▶ Work required:
Copy the data word for word, starting at the line with "Isle of Man." and ending with the line with "Contact the Locate team", including both of those lines.

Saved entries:
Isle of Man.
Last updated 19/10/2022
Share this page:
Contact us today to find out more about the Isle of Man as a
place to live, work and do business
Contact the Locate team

--

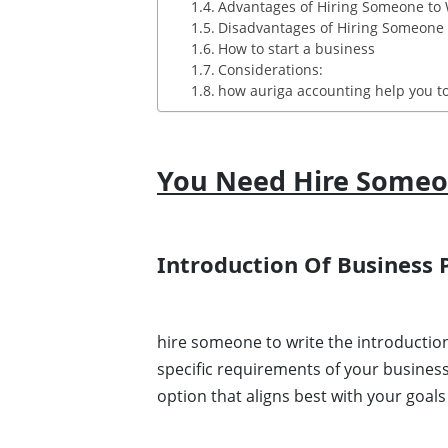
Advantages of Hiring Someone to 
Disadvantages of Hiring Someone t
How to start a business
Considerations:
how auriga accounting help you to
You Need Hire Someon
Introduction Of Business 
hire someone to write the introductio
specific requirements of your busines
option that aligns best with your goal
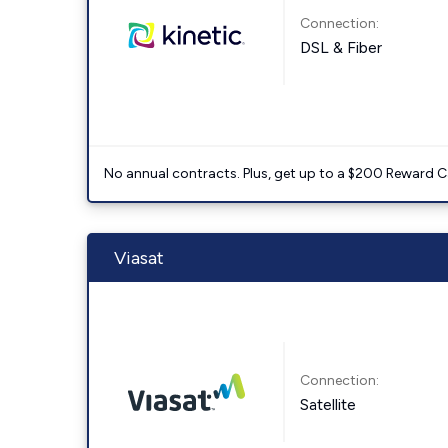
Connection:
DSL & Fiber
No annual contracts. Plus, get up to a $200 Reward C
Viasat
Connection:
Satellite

▶ Output:
Isle of Man.
Last updated 19/10/2022
Share this page:
Contact us today to find out more about the Isle of Man as a
place to live, work and do business
Contact the Locate team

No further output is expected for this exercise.